According to Jeff Allen, president and CEO of Friends of Cancer Research (FOCR), withdrawals like these are not a sign the system is failing. "I don't see that as a problem with the pathway. It's part of managing uncertainty," said Allen. "When you're trying to balance an unmet medical need to a serious illness like cancer, oftentimes there's a willingness to accept greater risk at those initial signs of benefit. That speaks to the importance of confirming over the long run what the true clinical impacts are."

According to Allen, about 10 percent of all oncology accelerated approvals have been withdrawn over the 30 years the system has been in place. FOCR has not yet made a decision on endorsing HR 6963.

"It's worth examining whether these studies are being completed in as timely a manner as they should be, and does the FDA have the right tools for making sure that the trials are initiated at an appropriate time," Allen said. "Or, in the event that the evidence doesn't hold up in the confirmatory trials, does [the agency] have the right tools to be able to take action where appropriate."

At the same time, Allen expressed some caution regarding the bill's provision to automatically rescind accelerated approval after five years if confirmatory trials aren't done. "We've certainly seen instances in oncology and particularly in rare cancers or other rare diseases where just due to the size of the population, it naturally may take a longer time, even with the best due diligence, to get the studies done," said Allen. "We should also consider what the impact would be on processes and workload, and whether some sort of automatic renewal approach is really going to achieve the goal."

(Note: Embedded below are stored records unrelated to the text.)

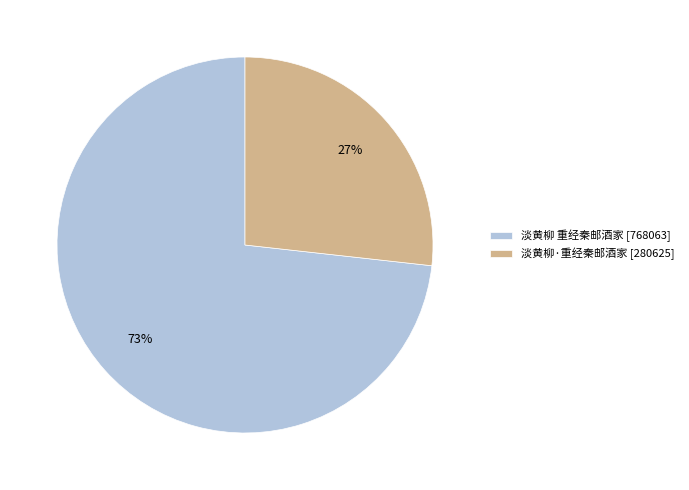

To the nearest percent, what is the difference between the largest and smallest slice percentages?

46%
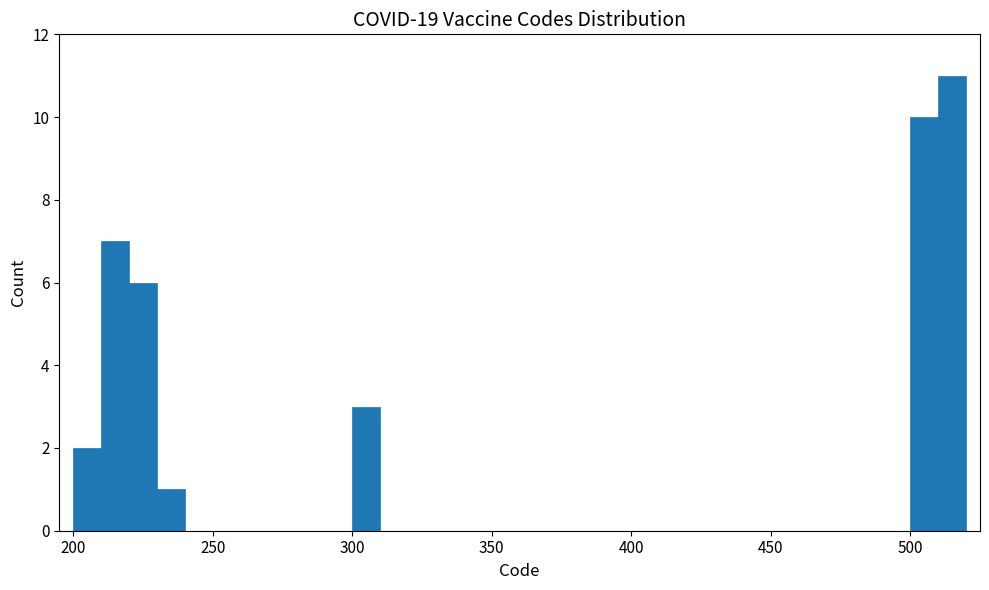

Around what value on the x-axis is the tallest bar? Give the approximate position of its centre, as read against the axis.

515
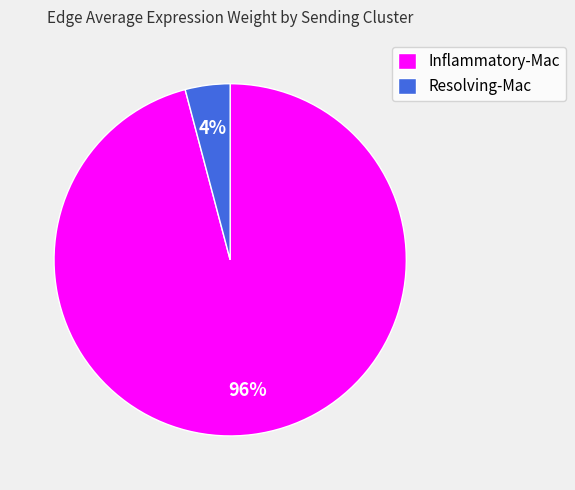

Is there a majority slice in this chart?

Yes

The lobbying group, Pharmaceutical Research and Manufacturers of America, has expressed some hesitation, as well, about the Accelerated Approval Integrity Act. "Already, confirmation of efficacy after approval through ongoing study and data collection is required of any product granted accelerated approval, and FDA currently has authority to expedite withdrawal of accelerated approval medicines should clinical benefit not be realized," said Andrew Powaleny, a spokesperson for PhRMA. "The existing accelerated approval pathway is a critical tool for patients and regulators, and the biopharmaceutical industry supports its continued usage in its current form."

A competing bill introduced by Rep. Cathy McMorris Rodgers, R-Wash., called the Accelerating Access for Patients Act of 2022 (HR6996), would require the FDA to specify expedited procedures for revoking accelerated approvals and to issue guidance and procedures for postmarket confirmatory clinical trials.